SOURCE EXTRACT start

# 96. Unique Binary Search Trees

## Description

Given an integer n, return the number of structurally unique BST's (binary search trees) which has exactly n nodes of unique values from 1 to n.

Example 1:

Input: n = 3
Output: 5


Example 2:

Input: n = 1
Output: 1


Constraints:

• 1 <= n <= 19

## Solutions

Solution 1: Dynamic Programming

We define $f[i]$ to represent the number of binary search trees that can be generated from $[1, i]$. Initially, $f[0] = 1$, and the answer is $f[n]$.

We can enumerate the number of nodes $i$, then the number of nodes in the left subtree $j \in [0, i - 1]$, and the number of nodes in the right subtree $k = i - j - 1$. The number of combinations of the number of nodes in the left subtree and the right subtree is $f[j] \times f[k]$, so $f[i] = \sum_{j = 0}^{i - 1} f[j] \times f[i - j - 1]$.

Finally, return $f[n]$.

The time complexity is $O(n)$, and the space complexity is $O(n)$. Here, $n$ is the number of nodes.

Let’s first look at the situation when n = 1, only a single binary search tree can be formed. The situations where n is 1, 2, and 3 are as follows:

			1                        n = 1

2        1                   n = 2
/          \
1            2

1         3     3      2      1           n = 3
\       /     /      / \      \
3     2     1      1   3      2
/     /       \                 \
2     1         2                 3


We assign 1 when n = 0, because the empty tree is also a binary search tree, then the situation when n = 1 can be regarded as the number of left subtrees multiplied by the number of right subtrees, and the left and right subtrees Trees are all empty trees, so 1 by 1 is still 1. Then when n = 2, since both 1 and 2 can be roots, you can calculate them separately and add them together. The case of n = 2 can be calculated by the following formula (where dp[i] represents the number of BST that can be composed of i numbers):

dp[2] =

dp[0] * dp[1]
(If 1 is the root, the left subtree must not exist, and the right subtree can have a number)

SOURCE EXTRACT end
MATERIAL start

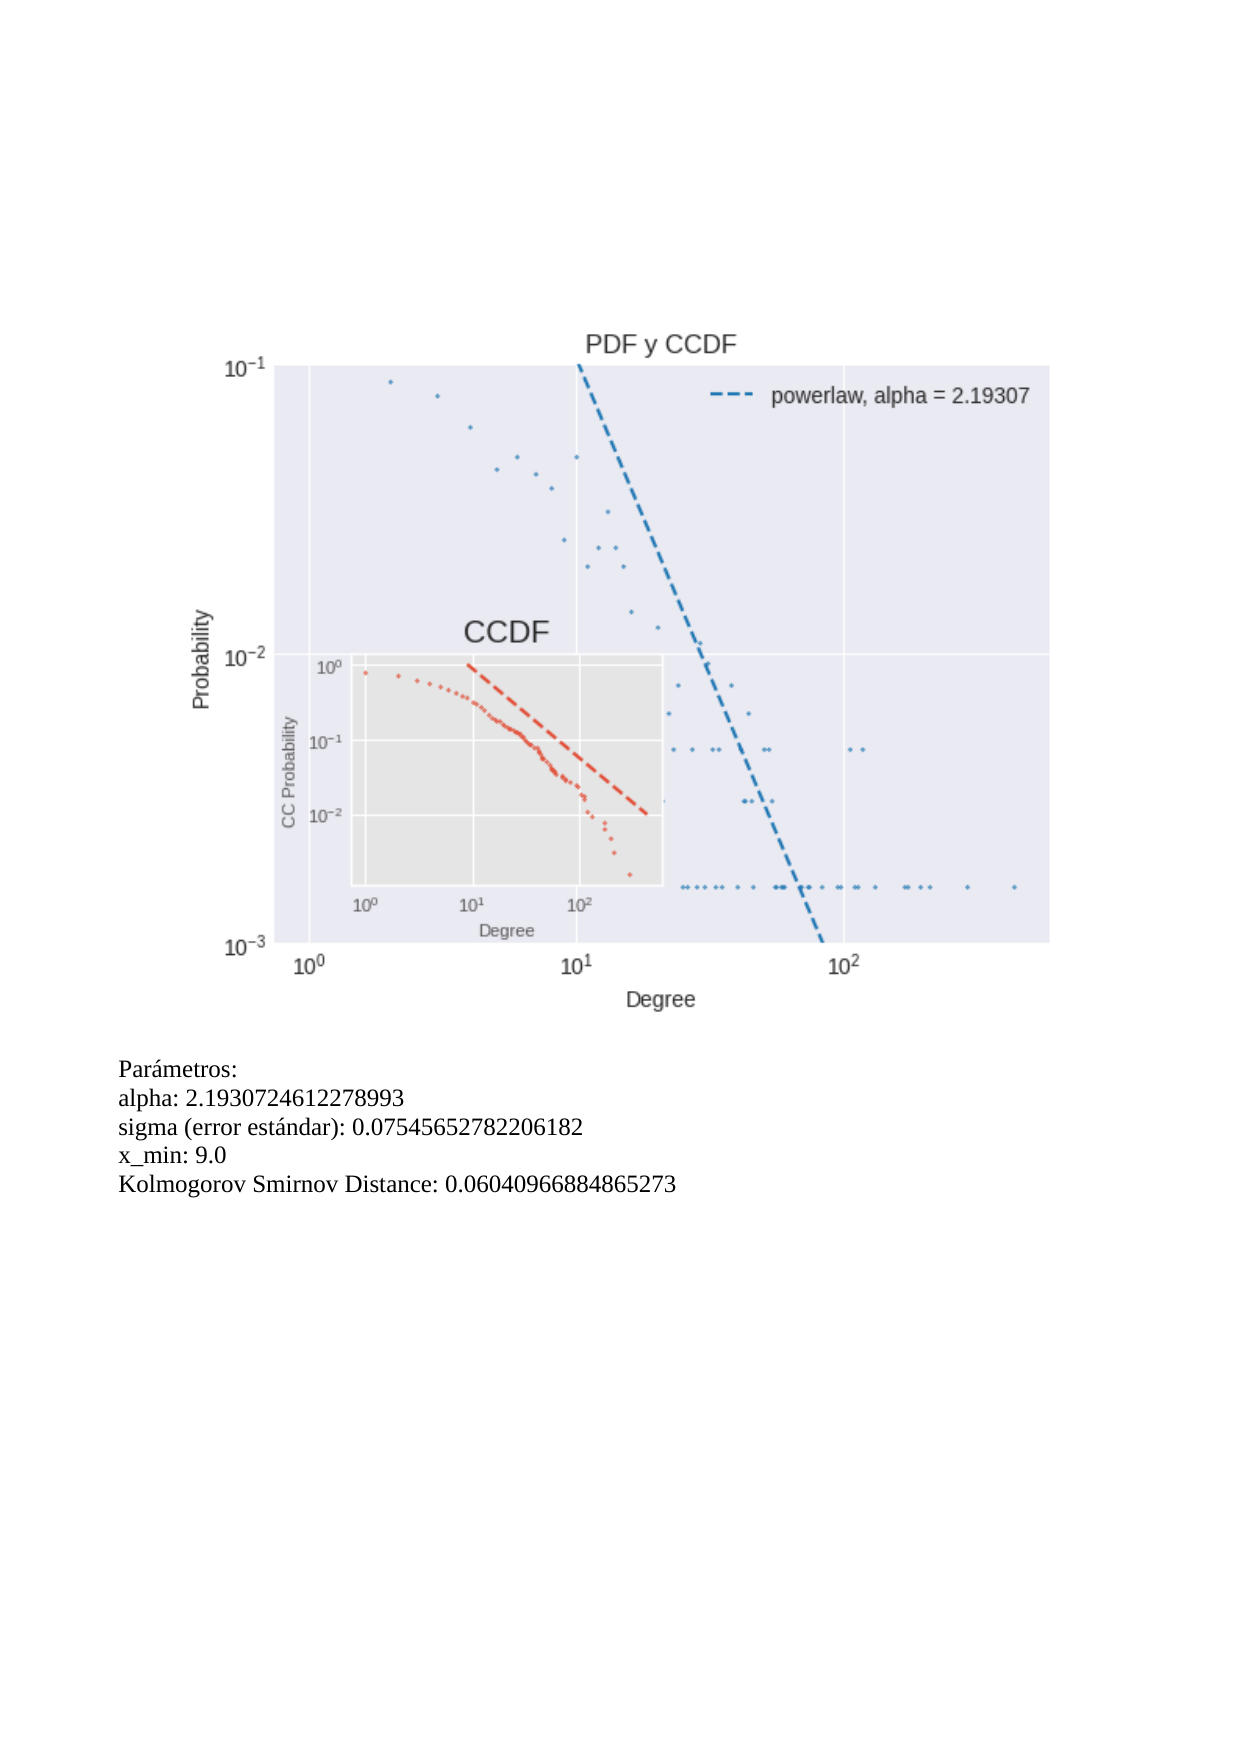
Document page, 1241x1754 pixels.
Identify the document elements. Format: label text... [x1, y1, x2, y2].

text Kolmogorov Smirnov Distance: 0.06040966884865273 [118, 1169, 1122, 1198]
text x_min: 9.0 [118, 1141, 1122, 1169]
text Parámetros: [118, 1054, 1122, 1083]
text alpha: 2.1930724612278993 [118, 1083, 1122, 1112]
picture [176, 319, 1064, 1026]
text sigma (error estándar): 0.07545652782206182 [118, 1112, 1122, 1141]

MATERIAL end

• AIM: Extract the passage of the unique binary search trees write-up from "Solution 1: Dynamic" up to and including "answer is $f[n]$.", copying it word for word. This material is separate from the write-up on unique binary search trees.

• SOLUTION FOR THIS EXERCISE:
Solution 1: Dynamic Programming

We define $f[i]$ to represent the number of binary search trees that can be generated from $[1, i]$. Initially, $f[0] = 1$, and the answer is $f[n]$.